## EXERCISE AIM
Which cities and countries are named in the article about Beth Ross's trip to Iraq?

═══ TEXT FOR ANALYSIS

Beth Ross swapped the comforts of Sydney for one of the world’s war-torn countries, to help remind persecuted people they matter.
Visiting Iraq for a week recently, the young editor and writer travelled with local representatives of charity Open Doors. Rebuilding after years of civil war against Islamic State forces, Iraq is surrounded by ongoing conflict across its borders (notably Syria).
“Iraq was quite different to what I expected.” – Beth Ross
“Just you being over there to encourage them reminds them that they haven’t been forgotten by the rest of the world,” explains Beth about meeting Iraqi Christians in the country’s north.
“At the same time, we got so much just from meeting with those believers. Our faith was shaken and changed and deepened, just by sitting with people who were willing to risk everything for Jesus. It reminds you that you are serving a very real God.”
Beth files stories and produces podcasts for Open Doors. But this was her first trip to the front line of what it and other Christian charities enable – practical and prayerful support of persecuted Christians around the world. Despite Christians not being able to publicly identify in Iraq, the country used to have about 1.5 million Christians. That number is estimated to have plummeted to about 300,00, after years of Christians being killed or forced to flee under threat by ISIS (or the earlier threat from Islamic jihadist group al-Qaeda).
Having formed an impression of Iraq by watching from afar, Beth was amazed by the reality. “Iraq was quite different to what I expected,” reports Beth. “We see the Iraq that the media puts forward and every part of it is a war zone and it’s in constant chaos. When I got there and met people who were going about life as normal, I was quite surprised.
“One minute, we’d be driving along and there’d be tanks and things like that off in the distance, and we’d be reminded that this is an actual war zone. And the next moment, we’re sitting down drinking chai tea in a café with people and it’s like nothing is going on at all. We felt like Iraq is a tale of two countries.”
However, Beth says every Christian she met had been affected by Iraq’s recent turbulent history, including US opposition to former president Saddam Hussein and battling al-Qaeda and ISIS.

══════
═══ LISTED RECORDS

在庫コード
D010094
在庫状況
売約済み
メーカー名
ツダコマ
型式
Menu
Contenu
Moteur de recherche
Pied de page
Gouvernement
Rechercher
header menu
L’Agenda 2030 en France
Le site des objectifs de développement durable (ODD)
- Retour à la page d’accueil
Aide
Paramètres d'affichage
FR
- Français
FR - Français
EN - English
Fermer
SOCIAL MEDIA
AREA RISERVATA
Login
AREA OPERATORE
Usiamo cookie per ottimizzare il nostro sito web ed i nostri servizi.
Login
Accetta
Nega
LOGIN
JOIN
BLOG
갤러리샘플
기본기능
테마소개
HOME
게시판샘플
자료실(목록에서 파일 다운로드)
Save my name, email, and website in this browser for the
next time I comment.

══════

## EXERCISE RESULT
Sydney, Iraq, Syria, US